Barnhart’s comments — which came prior to the men’s basketball game against Indiana in Rupp Arena — came amidst continued discourse about how UK is positioned in the current college sports landscape.

Barnhart, who has been the athletic director in Lexington since 2002, has been the subject of fan angst on numerous fronts. This includes Kentucky’s investment in name, image and likeness resources, the revenue-sharing budget and the school’s multimedia-rights partnership with JMI Sports, which is set to run through 2040. Kentucky and JMI Sports agreed to a new partnership deal over the summer.

“There’s other schools doing it very similar to what we’re doing,” Barnhart said. “Whether that is through their multimedia rights partner, they’re bringing some of their collectives in house, absolutely they are. There is no one size fits all. I think that’s what everyone wants to assume, is there’s only one way. There is not only one way. There’s multiple ways to do this thing, and we think this is effective for us.”

Barnhart added that he believes UK has the ability to adapt to the current landscape based on its partnership with JMI.

“It also gave us an ability to be flexible in terms of the BBNIL as we go forward in that suite of opportunities for our young people,” Barnhart said. “So they’ve got real time opportunities that they came in, JMI came in, and said ‘Here’s some revenues on top of what we generally create. And these will be specific for our student athletes to be able to access those in the NIL world.’”

These criticisms have come while major changes have occurred to UK’s football program and as the men’s basketball team has floundered to begin its season.

On Dec. 1, UK fired former football coach Mark Stoops after 13 seasons. The Wildcats moved swiftly to replace him, hiring Oregon offensive coordinator Will Stein — a former quarterback at Louisville who grew up a Kentucky fan — later that same day.

On the basketball front, second-year head coach Mark Pope is off to a 6-4 start this season, with an 0-4 record against high-major opponents. Kentucky isn’t included in this week’s Associated Press Top 25 rankings for the first time under Pope’s leadership. Earlier this year, the Herald-Leader reported that the payroll number for the UK basketball team is around $22 million.

Kentucky athletic director Mitch Barnhart speaks to members of the media following a press conference to announce Will Stein as the new UK football coach at Nutter Field House in Lexington, Ky., on Wednesday, Dec. 3, 2025.
Kentucky athletic director Mitch Barnhart speaks to members of the media following a press conference to announce Will Stein as the new UK football coach at Nutter Field House in Lexington, Ky., on Wednesday, Dec. 3, 2025. Ryan C. Hermens rhermens@herald-leader.com

Following Stein’s introductory press conference Dec. 3, Barnhart was asked by the Herald-Leader about the football program’s revenue-sharing budget.

TASKS:
A - According to the article on Kentucky athletics, since what year has Barnhart served as athletic director in Lexington?
B - Pick up the article on Kentucky athletics after its final sentence and continue it.
The material that comes next is drawn from a separate source.

GIVEN DATA:

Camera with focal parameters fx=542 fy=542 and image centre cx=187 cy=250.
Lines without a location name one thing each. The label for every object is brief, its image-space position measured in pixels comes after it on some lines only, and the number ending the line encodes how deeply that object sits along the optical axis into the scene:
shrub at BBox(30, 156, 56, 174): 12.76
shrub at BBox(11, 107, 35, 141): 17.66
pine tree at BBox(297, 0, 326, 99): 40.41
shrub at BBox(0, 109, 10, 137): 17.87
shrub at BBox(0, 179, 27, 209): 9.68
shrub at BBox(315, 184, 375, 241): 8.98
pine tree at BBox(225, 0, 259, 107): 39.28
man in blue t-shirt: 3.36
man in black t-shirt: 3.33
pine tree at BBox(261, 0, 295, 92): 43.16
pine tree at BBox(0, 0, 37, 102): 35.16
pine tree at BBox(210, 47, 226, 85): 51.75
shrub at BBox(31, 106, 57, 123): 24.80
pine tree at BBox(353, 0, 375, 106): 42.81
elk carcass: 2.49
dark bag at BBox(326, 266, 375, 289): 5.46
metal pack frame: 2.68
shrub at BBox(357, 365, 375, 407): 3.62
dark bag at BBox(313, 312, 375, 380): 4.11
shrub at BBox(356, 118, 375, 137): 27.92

RESPONSES BY TASK:
A - Since 2002.

B -
“We’re confident in what we’re doing,” Barnhart said in an animated response. “People have asked that question 19 different ways, from all the stuff that’s been going on, and it’s exhausting. Enough. Enough about, ‘Have we got enough?’ We’ve got enough. We’re working at it just like everyone else is working at it. We’re no different.”

Kentucky hasn’t disclosed how it’s splitting the $20.5 million it’s allowed to distribute to athletes between football, men’s basketball and other non-revenue sports. This has led to speculation about what those monetary breakdowns are.

Additionally, Kentucky’s multimedia rights partnership with JMI sports has come under fan scrutiny this week. JMI Sports is responsible for negotiating name, image and likeness endorsement deals for UK athletes, among other duties.

This aspect, specifically, has been a talking point due to Pope’s lack of recruiting results with top high school players. Kentucky basketball doesn’t have a commitment from the 2026 recruiting class. A pair of five-star high school seniors — small forward Tyran Stokes and power forward Christian Collins — were thought to be on the doorstep of committing to the Wildcats prior to the November early signing period.

Both players remain uncommitted. Pope’s program is one of only two SEC schools, along with Georgia, yet to land a commitment from the 2026 high school class.

Near the end of his weekly press conference Friday afternoon, Pope turned a question about his thoughts on adding a “general manager” position to his staff into a defense of the JMI deal.

“We have this incredible partnership with JMI that’s enabled us to do so much. They’re doing incredible work for us,” Pope said. “The way Mitch has kind of worked this and led this… I have a whole team of people that are working contracts, working possibilities.”

“One of the complicated things right now is that there’s not a clear interpretation of exactly what the rules are,” Pope added. “… We’ll make sure that we always air on the side of doing this legal. Which is a guessing game, because nobody knows exactly what’s legal right now. There’s just a million different parts of this.”

Barnhart was on the NCAA committee tasked with implementing the components that a federal judge approved in the House Settlement, which allowed schools to directly pay athletes. This included the creation of a clearinghouse to approve NIL deals and ensure they met fair market value and were for legitimate business purposes.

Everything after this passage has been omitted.